▶ _EXCERPTED PASSAGE_

start

If you're of the mind that religious people sacrifice their own sense of self worth and self-determination in order to allow themselves to be governed by a set of beliefs they themselves are not responsible for understanding or satisfactorily interpreting, in order to avoid personal responsibility for their own actions, feelings, beliefs, and inner contradictions, then this isn't *so* surprising.

I am of that mind. I find it particularly fascinating that conservative Christians bear such resemblance in that subservience to an unseen collective power, to communists. I think that's the reason this country (CZ) has remained so secular. There are plenty of people still alive to observed their neighbors, friends, family, and their collective culture swayed first by religion, and then in the very same way, with even more dire consequences, towards the dominion of communism. The bitter taste of Stalinist communism lingers, for the Czechs, in the rituals of religious institutions- they are more often viewed as enemies of liberated thinking and reason.
 
Posted by Scott R (Member # 567) on :
 
quote:
Our collocation of vocabulary on this subject is a disservice to those who understand and care about the difference between faith and reason.
Sorry; the greater culture uses belief and faith as almost-synonyms. If you want to discuss the topic with the greater culture, generally, it's not their responsibility to use YOUR (minority) understanding of the vocabulary.

I do not accept that reasoning is limited to secular thinking, any more than I accept that morality is the singular province of the religious.
 
Posted by Raymond Arnold (Member # 11712) on :
 
Reasoning does not have to be limited to secular thinking. But reasoning DOES require you, well, reason. And saying "this seems true to me because it just does" is not reasoning.

And it's largely irrelevant to the point in question how the majority defines faith, belief, and reason. The point is there is a world of difference between the faith required to believe in the Judeo-Christian God and the "faith" required to believe in the value of the scientific method. It is the responsibility of anyone engaging in a debate about the two to clarify that the two things are not the same thing. If you use them without clarifying that, and then try to present one as equivalent to the other (as Tres frequently tries to do) you are being intellectually dishonest.

[ March 05, 2010, 11:09 PM: Message edited by: Raymond Arnold ]
 
Posted by Scott R (Member # 567) on :
 
No argument there. I think, though, that most folks have reasons for believing what they do; is articulation necessary?
 
Posted by Raymond Arnold (Member # 11712) on :
 
(Note my edit)

Tres explained why he believes what he does. His explanation consisted of "I made a judgment call. It seems that way to be." Two scenarios with equal amounts of proof (or lack thereof) - aliens and Jesus. He believes in one, and not the other, with no justification other than one appeals to him more.

The only additional caveat he mentioned later was that he had previously come to believe in God - again without evidence (at least not evidence that survives any kind of scrutiny). He uses one belief without adequate evidence as justification for another belief without adequate evidence.

There is nothing rational about this. I can understand why he does it, but to present it as a viewpoint that stems from anything other than intellectual laziness is, well, intellectually lazy.
 
Posted by Scott R (Member # 567) on :
 
quote:
Because when I say "belief," you need to understand that I'm not talking about "faith." Our collocation of vocabulary on this subject is a disservice to those who understand and care about the difference between faith and reason.
It's fairly relevant, IMO, considering this comment.
 
Posted by Raymond Arnold (Member # 11712) on :
 
In that particular point, Orincoro starts by explaining that he defines belief as something different than faith.

end

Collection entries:
start

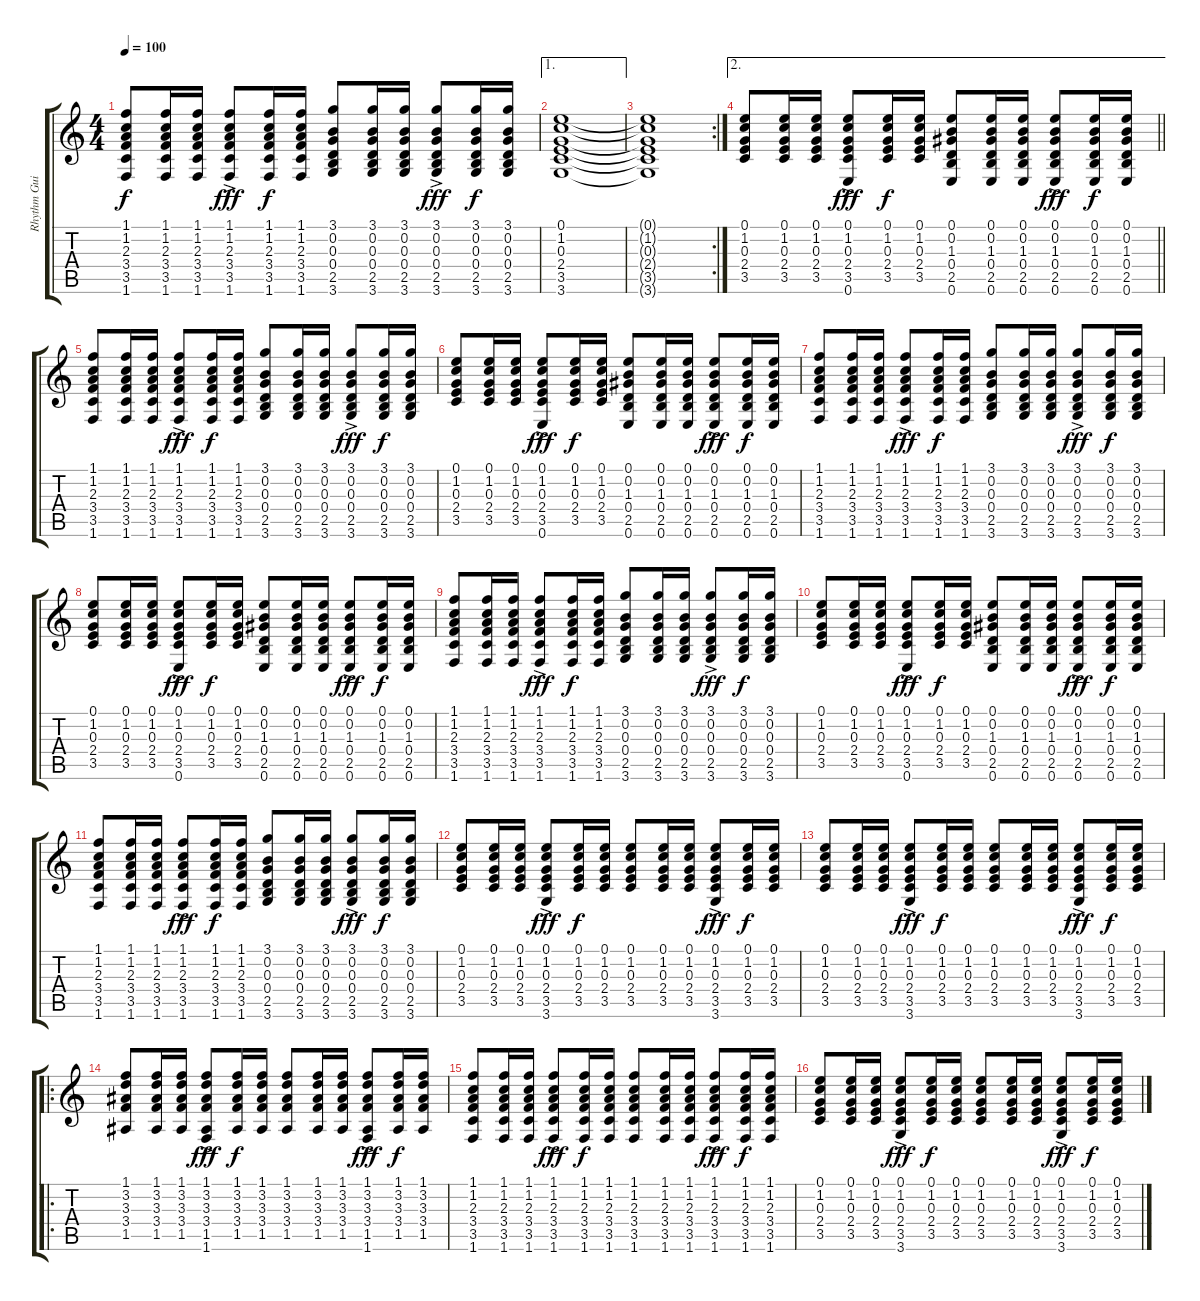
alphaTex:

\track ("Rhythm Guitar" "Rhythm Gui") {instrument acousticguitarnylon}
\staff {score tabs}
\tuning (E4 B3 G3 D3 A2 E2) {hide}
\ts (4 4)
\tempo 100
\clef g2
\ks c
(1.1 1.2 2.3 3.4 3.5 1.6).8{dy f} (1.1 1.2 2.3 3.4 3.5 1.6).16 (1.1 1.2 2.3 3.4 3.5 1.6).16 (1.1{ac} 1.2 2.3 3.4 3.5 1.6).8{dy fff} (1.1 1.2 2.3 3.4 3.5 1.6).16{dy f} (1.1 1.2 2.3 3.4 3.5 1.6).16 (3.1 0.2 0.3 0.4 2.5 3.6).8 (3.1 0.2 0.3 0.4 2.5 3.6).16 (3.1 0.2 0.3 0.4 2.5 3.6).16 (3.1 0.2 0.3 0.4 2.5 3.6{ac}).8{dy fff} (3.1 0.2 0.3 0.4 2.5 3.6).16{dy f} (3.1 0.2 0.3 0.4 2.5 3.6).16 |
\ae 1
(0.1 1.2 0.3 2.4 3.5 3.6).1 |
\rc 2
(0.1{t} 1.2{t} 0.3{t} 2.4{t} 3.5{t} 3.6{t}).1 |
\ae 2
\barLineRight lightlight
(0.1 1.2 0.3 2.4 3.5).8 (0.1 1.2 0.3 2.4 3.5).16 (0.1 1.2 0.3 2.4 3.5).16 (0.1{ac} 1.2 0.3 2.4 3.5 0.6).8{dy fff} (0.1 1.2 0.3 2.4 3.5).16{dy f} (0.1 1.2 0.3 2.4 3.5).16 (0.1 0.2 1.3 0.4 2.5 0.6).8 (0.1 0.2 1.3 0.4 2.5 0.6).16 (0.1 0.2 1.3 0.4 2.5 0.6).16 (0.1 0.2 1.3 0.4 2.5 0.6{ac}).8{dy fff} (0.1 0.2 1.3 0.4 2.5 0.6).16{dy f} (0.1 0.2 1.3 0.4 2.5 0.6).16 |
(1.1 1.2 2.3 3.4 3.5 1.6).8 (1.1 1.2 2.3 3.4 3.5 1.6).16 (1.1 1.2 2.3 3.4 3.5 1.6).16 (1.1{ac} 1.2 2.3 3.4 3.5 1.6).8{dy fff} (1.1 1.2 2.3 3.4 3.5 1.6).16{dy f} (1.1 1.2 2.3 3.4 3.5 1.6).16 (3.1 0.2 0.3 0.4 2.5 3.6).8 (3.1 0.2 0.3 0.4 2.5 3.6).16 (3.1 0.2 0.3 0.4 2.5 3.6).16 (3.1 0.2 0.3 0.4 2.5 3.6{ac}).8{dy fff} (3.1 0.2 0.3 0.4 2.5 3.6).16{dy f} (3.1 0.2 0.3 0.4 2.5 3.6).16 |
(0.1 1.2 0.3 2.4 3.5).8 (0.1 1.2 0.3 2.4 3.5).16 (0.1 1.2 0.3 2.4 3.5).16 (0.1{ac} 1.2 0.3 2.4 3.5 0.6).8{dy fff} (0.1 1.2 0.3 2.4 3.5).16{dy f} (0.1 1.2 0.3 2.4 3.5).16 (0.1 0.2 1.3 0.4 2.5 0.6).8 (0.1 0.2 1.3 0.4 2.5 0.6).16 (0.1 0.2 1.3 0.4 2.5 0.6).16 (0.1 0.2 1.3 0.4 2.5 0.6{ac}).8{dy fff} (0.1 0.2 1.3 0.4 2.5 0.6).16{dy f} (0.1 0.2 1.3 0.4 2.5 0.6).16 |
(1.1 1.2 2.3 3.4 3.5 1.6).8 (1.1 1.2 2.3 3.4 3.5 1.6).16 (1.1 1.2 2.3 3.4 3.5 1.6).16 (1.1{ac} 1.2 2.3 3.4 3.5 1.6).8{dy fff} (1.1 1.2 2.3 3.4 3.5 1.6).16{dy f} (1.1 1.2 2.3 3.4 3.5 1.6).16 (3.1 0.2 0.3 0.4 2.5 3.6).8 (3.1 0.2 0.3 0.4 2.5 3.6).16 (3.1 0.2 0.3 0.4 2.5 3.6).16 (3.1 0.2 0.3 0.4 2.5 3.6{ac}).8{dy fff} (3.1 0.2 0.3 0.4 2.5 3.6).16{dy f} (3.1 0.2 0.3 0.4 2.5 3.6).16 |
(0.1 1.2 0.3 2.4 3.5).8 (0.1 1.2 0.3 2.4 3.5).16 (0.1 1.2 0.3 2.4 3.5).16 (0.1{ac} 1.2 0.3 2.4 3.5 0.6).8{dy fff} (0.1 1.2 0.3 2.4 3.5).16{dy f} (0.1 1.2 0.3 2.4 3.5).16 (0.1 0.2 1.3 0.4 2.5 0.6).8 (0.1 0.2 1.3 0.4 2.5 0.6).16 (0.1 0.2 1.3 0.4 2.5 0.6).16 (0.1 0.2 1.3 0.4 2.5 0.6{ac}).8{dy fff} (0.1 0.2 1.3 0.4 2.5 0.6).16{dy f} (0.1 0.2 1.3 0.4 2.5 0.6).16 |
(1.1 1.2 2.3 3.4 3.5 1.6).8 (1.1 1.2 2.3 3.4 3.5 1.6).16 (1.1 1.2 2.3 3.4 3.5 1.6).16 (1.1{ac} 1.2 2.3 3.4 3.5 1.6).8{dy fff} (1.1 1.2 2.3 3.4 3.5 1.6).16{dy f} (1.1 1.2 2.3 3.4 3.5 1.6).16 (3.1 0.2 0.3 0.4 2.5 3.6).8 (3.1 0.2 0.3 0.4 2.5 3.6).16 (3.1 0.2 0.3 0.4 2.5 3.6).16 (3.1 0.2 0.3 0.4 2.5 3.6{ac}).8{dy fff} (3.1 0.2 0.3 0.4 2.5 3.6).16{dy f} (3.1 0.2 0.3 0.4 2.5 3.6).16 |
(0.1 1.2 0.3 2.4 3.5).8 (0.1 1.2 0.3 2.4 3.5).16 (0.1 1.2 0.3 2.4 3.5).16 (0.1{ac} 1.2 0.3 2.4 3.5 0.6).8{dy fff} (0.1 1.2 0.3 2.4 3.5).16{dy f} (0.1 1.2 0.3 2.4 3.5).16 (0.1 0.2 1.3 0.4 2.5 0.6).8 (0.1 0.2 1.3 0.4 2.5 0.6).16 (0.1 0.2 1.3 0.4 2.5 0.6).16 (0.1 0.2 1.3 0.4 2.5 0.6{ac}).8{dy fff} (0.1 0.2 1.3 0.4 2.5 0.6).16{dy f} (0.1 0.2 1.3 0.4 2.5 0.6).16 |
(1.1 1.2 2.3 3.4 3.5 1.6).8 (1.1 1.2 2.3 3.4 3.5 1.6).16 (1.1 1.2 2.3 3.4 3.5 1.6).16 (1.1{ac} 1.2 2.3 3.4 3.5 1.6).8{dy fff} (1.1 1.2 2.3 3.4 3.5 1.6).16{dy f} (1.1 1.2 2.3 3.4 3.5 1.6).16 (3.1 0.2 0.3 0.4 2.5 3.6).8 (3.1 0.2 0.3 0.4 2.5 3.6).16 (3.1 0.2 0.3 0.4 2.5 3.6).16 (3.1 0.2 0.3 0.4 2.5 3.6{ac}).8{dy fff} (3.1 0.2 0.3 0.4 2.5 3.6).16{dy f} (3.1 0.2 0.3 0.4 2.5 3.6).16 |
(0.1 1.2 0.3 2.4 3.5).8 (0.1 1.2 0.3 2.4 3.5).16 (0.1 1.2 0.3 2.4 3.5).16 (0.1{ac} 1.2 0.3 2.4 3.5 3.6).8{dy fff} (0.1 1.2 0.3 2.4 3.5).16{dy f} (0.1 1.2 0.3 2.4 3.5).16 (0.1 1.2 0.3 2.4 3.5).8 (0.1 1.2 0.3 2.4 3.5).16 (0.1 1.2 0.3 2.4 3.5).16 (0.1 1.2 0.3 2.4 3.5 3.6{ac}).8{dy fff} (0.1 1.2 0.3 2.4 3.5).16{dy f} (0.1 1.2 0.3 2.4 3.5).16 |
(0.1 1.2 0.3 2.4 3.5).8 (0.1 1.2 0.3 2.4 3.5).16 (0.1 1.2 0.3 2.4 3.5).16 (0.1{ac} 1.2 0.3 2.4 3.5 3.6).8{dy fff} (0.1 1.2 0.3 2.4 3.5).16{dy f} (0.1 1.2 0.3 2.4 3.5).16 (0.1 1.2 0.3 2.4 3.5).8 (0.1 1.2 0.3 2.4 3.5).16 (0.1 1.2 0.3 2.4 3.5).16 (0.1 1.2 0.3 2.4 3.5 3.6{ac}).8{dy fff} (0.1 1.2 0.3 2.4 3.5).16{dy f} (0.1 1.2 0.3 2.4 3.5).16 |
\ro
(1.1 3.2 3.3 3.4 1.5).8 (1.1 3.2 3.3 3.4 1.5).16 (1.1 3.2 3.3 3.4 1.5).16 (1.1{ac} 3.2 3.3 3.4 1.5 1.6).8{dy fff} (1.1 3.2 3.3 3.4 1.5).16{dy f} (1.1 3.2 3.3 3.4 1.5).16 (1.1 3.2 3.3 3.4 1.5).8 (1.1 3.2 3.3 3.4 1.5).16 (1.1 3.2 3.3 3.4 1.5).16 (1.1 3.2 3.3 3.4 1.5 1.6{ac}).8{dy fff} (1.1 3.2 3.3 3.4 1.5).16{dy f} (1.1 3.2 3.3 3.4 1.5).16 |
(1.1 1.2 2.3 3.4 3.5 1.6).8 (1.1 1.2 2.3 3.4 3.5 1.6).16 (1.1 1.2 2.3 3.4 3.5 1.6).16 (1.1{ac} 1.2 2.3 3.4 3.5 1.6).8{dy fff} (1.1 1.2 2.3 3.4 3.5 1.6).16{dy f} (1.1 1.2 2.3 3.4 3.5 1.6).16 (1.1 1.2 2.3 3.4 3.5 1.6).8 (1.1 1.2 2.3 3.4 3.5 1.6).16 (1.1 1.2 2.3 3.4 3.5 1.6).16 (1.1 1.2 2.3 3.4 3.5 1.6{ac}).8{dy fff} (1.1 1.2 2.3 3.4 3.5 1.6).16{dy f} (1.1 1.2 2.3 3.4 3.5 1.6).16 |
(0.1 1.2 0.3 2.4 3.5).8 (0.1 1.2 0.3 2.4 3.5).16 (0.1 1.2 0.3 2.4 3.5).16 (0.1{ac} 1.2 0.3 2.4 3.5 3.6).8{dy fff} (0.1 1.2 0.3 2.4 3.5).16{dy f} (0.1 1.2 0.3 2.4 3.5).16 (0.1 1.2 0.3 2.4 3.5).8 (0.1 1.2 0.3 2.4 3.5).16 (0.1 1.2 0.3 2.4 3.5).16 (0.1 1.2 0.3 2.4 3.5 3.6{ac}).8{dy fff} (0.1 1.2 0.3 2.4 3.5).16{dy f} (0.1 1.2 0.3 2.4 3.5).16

end

▶ _ACTIONS TO TAKE_
[a] From the opening paragraph of the forum discussion, list each thing that religious people are said to avoid personal responsibility for.
[b] Output the part of the forum discussion starting with "If you're of" and going on through "isn't *so* surprising.".

▶ _EXPECTED OUTPUTS_
[a]
- their own actions
- feelings
- beliefs
- inner contradictions

[b]
If you're of the mind that religious people sacrifice their own sense of self worth and self-determination in order to allow themselves to be governed by a set of beliefs they themselves are not responsible for understanding or satisfactorily interpreting, in order to avoid personal responsibility for their own actions, feelings, beliefs, and inner contradictions, then this isn't *so* surprising.